25. En statuant ainsi, la cour d'appel, qui ne pouvait évaluer le préjudice des pertes de gains professionnels futurs en prenant en compte dans les revenus de la victime les prestations indemnitaires ouvrant droit à un recours subrogatoire, a méconnu les textes susvisés et les principes ci-dessus rappelés.
26. La cassation est par conséquent encourue de ce chef.


Et sur le moyen, pris en sa troisième branche
Vu l'article 593 du code de procédure pénale :
27. Tout jugement ou arrêt doit comporter les motifs propres à justifier la décision et répondre aux chefs péremptoires des conclusions des parties.
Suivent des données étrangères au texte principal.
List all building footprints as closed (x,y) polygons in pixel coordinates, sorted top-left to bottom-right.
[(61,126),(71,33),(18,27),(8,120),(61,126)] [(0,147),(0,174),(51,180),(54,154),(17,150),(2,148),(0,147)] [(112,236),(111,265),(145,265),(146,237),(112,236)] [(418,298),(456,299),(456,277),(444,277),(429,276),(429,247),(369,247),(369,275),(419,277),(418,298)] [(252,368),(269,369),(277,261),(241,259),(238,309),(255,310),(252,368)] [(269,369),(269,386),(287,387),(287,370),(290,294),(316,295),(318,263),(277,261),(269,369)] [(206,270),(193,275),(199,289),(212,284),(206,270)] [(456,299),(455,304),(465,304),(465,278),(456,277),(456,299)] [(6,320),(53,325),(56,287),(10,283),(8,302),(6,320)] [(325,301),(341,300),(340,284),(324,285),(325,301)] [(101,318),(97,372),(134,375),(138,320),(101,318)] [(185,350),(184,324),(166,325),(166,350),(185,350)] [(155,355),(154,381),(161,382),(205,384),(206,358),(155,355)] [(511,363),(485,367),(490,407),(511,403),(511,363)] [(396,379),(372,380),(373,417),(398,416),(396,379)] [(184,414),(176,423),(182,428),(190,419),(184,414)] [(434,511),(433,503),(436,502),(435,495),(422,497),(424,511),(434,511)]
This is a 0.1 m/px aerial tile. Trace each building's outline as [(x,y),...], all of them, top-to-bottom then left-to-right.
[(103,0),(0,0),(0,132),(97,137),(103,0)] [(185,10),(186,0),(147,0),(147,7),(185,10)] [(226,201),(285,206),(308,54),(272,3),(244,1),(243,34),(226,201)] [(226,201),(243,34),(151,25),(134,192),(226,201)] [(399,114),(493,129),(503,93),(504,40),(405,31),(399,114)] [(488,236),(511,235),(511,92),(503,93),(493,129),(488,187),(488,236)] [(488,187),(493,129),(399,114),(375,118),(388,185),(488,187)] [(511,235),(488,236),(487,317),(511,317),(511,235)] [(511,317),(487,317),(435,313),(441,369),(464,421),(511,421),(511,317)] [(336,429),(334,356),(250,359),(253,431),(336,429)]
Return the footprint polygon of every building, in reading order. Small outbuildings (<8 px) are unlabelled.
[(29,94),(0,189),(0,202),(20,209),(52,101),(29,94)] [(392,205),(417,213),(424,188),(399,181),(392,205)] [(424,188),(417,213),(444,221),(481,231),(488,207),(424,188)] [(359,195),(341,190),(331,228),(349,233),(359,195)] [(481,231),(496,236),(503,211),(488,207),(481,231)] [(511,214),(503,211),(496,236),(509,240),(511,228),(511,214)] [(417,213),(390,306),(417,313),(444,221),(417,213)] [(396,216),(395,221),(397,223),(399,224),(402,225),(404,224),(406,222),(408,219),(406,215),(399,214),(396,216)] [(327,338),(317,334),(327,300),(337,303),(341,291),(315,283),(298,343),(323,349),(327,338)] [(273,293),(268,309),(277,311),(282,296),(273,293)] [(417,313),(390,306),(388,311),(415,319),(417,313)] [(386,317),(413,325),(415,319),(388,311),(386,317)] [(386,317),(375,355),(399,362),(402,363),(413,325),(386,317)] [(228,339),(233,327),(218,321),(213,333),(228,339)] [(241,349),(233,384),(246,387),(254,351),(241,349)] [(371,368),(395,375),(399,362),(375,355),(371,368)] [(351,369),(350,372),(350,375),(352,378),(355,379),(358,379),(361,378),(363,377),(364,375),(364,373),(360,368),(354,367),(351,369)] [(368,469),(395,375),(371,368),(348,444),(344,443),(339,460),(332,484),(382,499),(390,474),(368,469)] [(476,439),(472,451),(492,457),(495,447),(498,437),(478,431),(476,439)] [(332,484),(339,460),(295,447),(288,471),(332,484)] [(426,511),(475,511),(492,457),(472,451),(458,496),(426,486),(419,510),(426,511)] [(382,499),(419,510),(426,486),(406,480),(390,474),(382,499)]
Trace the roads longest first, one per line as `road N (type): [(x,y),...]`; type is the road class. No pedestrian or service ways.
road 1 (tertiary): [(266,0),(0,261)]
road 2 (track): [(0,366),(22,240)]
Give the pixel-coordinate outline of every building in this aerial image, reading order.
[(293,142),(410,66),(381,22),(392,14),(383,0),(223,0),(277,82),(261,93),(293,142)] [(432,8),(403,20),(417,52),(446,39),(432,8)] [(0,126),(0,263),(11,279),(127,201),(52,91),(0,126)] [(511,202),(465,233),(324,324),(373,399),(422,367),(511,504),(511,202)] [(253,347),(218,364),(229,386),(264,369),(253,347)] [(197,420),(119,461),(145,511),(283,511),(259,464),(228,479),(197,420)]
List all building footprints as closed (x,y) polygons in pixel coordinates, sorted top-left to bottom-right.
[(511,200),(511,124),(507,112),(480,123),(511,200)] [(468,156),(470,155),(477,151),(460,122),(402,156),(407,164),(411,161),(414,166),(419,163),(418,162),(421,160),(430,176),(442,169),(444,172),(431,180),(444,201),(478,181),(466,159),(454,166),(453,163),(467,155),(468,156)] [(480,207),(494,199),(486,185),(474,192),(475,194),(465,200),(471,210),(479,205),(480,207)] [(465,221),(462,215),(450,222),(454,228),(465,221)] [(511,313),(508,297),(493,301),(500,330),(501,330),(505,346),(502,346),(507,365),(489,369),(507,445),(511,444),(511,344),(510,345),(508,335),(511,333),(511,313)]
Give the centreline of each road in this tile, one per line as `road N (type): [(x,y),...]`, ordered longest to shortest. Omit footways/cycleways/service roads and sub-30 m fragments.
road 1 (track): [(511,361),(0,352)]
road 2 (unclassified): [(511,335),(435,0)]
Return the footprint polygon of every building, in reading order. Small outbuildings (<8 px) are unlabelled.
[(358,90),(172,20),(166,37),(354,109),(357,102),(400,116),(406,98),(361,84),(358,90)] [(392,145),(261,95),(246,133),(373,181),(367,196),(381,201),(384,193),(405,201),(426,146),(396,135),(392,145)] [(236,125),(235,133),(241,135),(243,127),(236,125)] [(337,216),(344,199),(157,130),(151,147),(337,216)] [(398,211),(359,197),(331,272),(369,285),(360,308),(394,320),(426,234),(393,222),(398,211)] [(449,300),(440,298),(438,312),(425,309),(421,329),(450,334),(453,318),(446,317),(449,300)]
L'insuffisance ou la contradiction des motifs équivaut à leur absence.
28. Pour évaluer les arrérages échus des pertes de gains professionnels futurs, l'arrêt attaqué applique le revenu de référence retenu à la période écoulée entre la date de la consolidation, fixée au 22 novembre 2017, et la date de liquidation du préjudice, fixée au 24 octobre 2024.
29. En se déterminant ainsi, alors qu'elle retenait par ailleurs, pour évaluer le poste de préjudice de l'incidence professionnelle, que M. [X], intérimaire à la date de son accident, avait subi, entre le 22 novembre 2017 et le 7 avril 2018 et entre le 8 août 2019 et le 1er avril 2020, deux périodes de chômage dont l'imputabilité à l'accident n'était pas démontrée, la cour d'appel, qui s'est contredite, n'a pas justifié sa décision.
30. La cassation est par conséquent de nouveau encourue, sans qu'il y ait lieu d'examiner le quatrième grief.
Portée et conséquences de la cassation
31. La cassation à intervenir ne concerne que les dispositions ayant évalué le poste de l'assistance tierce personne permanente à 47 421,05 euros et condamné le prévenu à payer cette somme à la partie civile et les dispositions relatives au poste des pertes de gains professionnels futurs, ainsi que les dispositions ayant fixé à 104 559,61 euros la somme imputée sur le poste de l'incidence professionnelle au titre de la créance du tiers payeur et les dispositions ayant prononcé sur la sanction prévue aux articles L. 211-9 et L. 211-13 du code des assurances, qui se rattachent aux précédentes par un lien de dépendance nécessaire. Les autres dispositions seront donc maintenues.
32. En raison de la cassation prononcée, il n'y a pas lieu d'examiner les autres moyens proposés pour M. [X], ainsi que les autres moyens proposés pour la société [1].